INPUT RECORDS:
--------------------------------------------------

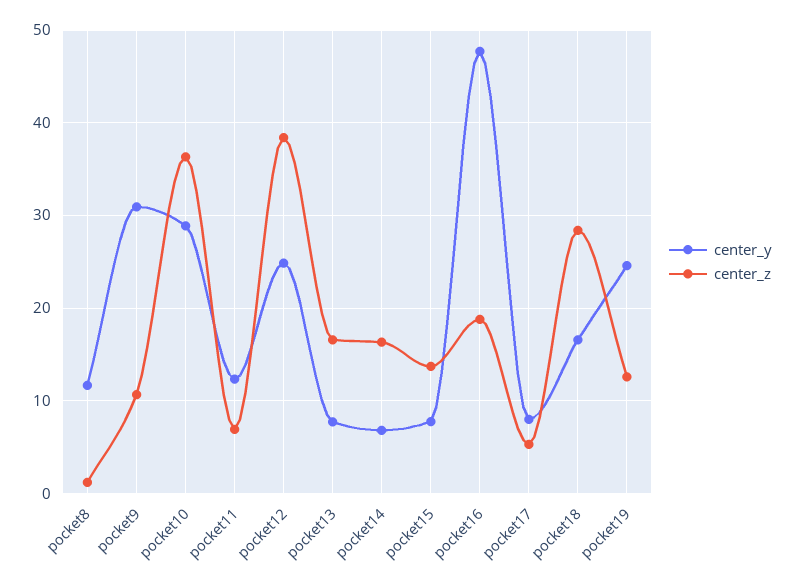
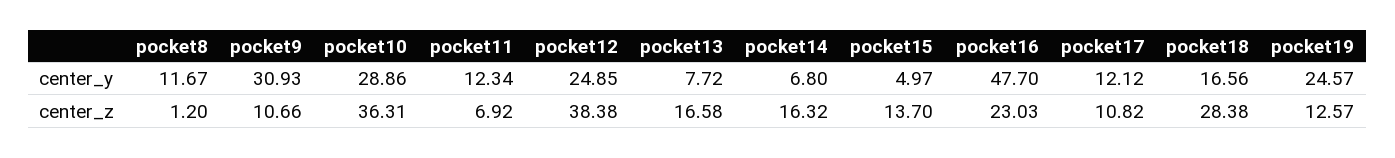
  {
    "center_y": {
      "pocket8": 11.67,
      "pocket9": 30.93,
      "pocket10": 28.86,
      "pocket11": 12.34,
      "pocket12": 24.85,
      "pocket13": 7.72,
      "pocket14": 6.8,
-     "pocket15": 8,
+     "pocket15": 4.97,
      "pocket16": 47.7,
-     "pocket17": 8,
+     "pocket17": 12.12,
      "pocket18": 16.56,
      "pocket19": 24.57
    },
    "center_z": {
      "pocket8": 1.2,
      "pocket9": 10.66,
      "pocket10": 36.31,
      "pocket11": 6.92,
      "pocket12": 38.38,
      "pocket13": 16.58,
      "pocket14": 16.32,
      "pocket15": 13.7,
-     "pocket16": 19,
+     "pocket16": 23.03,
-     "pocket17": 5,
+     "pocket17": 10.82,
      "pocket18": 28.38,
      "pocket19": 12.57
    }
  }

--------------------------------------------------

EXERCISE DETAILS: The entries above need to be output again in full, exactly, and without pictures.

REPLY:
  {
    "center_y": {
      "pocket8": 11.67,
      "pocket9": 30.93,
      "pocket10": 28.86,
      "pocket11": 12.34,
      "pocket12": 24.85,
      "pocket13": 7.72,
      "pocket14": 6.8,
-     "pocket15": 8,
+     "pocket15": 4.97,
      "pocket16": 47.7,
-     "pocket17": 8,
+     "pocket17": 12.12,
      "pocket18": 16.56,
      "pocket19": 24.57
    },
    "center_z": {
      "pocket8": 1.2,
      "pocket9": 10.66,
      "pocket10": 36.31,
      "pocket11": 6.92,
      "pocket12": 38.38,
      "pocket13": 16.58,
      "pocket14": 16.32,
      "pocket15": 13.7,
-     "pocket16": 19,
+     "pocket16": 23.03,
-     "pocket17": 5,
+     "pocket17": 10.82,
      "pocket18": 28.38,
      "pocket19": 12.57
    }
  }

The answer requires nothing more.